Personal information
- Full name: Hugh Steele Bompas
- Born: 9 December 1881 Hampstead, Middlesex, England
- Died: 19 July 1944 (aged 62) Chelsea, London, England
- Batting: Right-handed
- Role: Wicket-keeper

Domestic team information
- 1901–1903: Cambridge University

Career statistics
| Competition | First-class |
| Matches | 7 |
| Runs scored | 35 |
| Batting average | 3.88 |
| 100s/50s | –/– |
| Top score | 15 |
| Catches/stumpings | 5/4 |
- Source: Cricinfo, 11 September 2020

= Hugh Bompas =

English cricketer, barrister, military aviator and civil servant

Hugh Steele Bompas (19 December 1881 – 19 July 1944) was an English first-class cricketer, barrister, First World War aviator and civil servant.

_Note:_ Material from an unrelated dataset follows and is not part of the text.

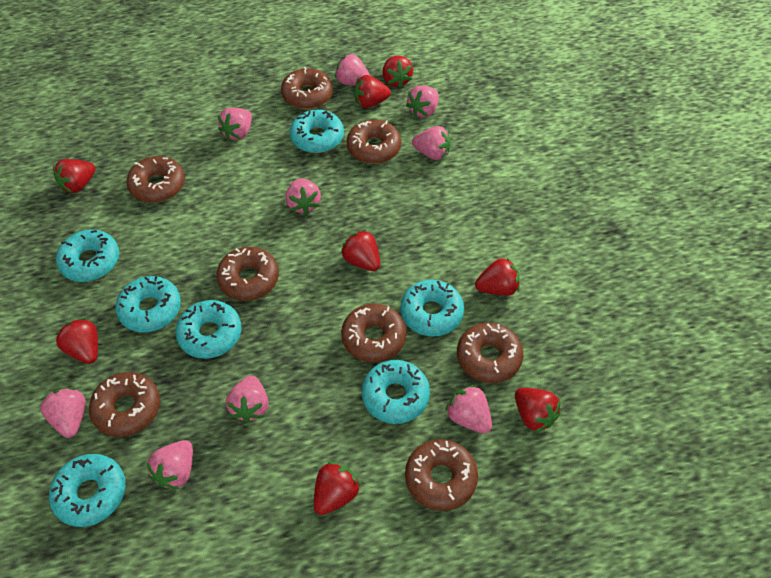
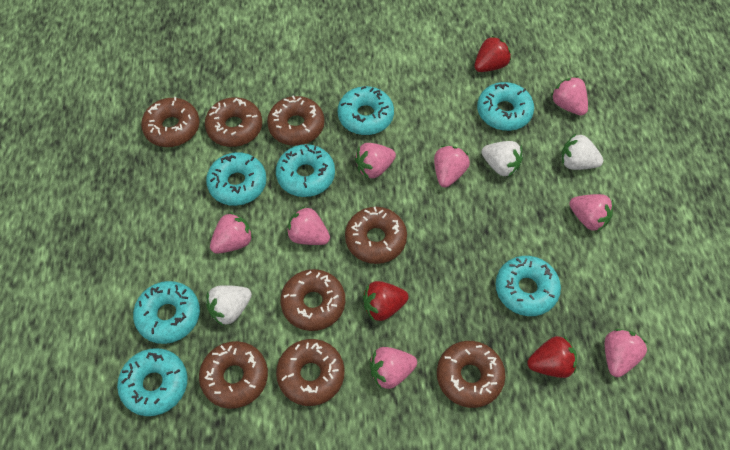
pink strawberry: [40,388,86,438] [146,440,193,489] [218,108,252,141] [226,376,269,423] [285,178,321,215] [335,54,370,86] [406,85,439,118] [412,126,451,160] [446,385,492,434] = 9 -> [210,212,253,254] [287,206,330,245] [355,143,396,179] [370,347,417,389] [434,146,470,187] [551,76,588,116] [569,194,614,231] [605,329,647,377] = 8
red strawberry: [53,159,95,193] [55,318,98,364] [314,462,361,515] [341,230,380,271] [354,75,391,108] [382,56,413,88] [475,258,520,296] [515,388,560,432] = 8 -> [363,281,409,321] [474,36,511,72] [527,336,577,378] = 3
white strawberry: none = 0 -> [206,285,252,326] [482,141,523,177] [561,134,603,170] = 3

The son of Henry Mason Bompas, a County Court judge, he was born at Hampstead in December 1881. He was educated at Westminster School, before going up to Pembroke College, Cambridge. While studying at Cambridge, Bompas played first-class cricket. He made his first-class debut for the personal XI of A. J. Webbe against Cambridge University in 1901. In that same season he played for Cambridge University against the touring South Africans, in addition to playing twice for London County against the Marylebone Cricket Club and Derbyshire. Having not played first-class cricket in 1902, he played three times for Cambridge University in 1903. Despite scoring 109 and 59 in his freshman match of 1901, Bompas was unable to carry that form into first-class cricket and scored just 35 runs from 11 batting innings', though as a wicket-keeper he did take 5 catches and make 4 stumpings.

A student of the Inner Temple, he was called to the bar to practice as a barrister in 1904. After practicing on the South Eastern Circuit, Bompas enlisted during the First World War in the Royal Naval Air Service (RNAS) as a flight sub-lieutenant in May 1915. He was promoted to flight lieutenant in June 1916, with the RNAS merging with the Royal Flying Corps to form the Royal Air Force in April 1918. In September 1918, Bompas held the rank of captain which he held until the end of the war and the relinquishment of his commission in April 1919. Following the war, he chose not to return to practice as a barrister and instead became a civil servant with the Ministry of Labour from 1919 to 1925 and the Secretary for Education to the Dental Board from 1925. He died at Chelsea in July 1944.

He was nephew of George C. Bompas and William Bompas.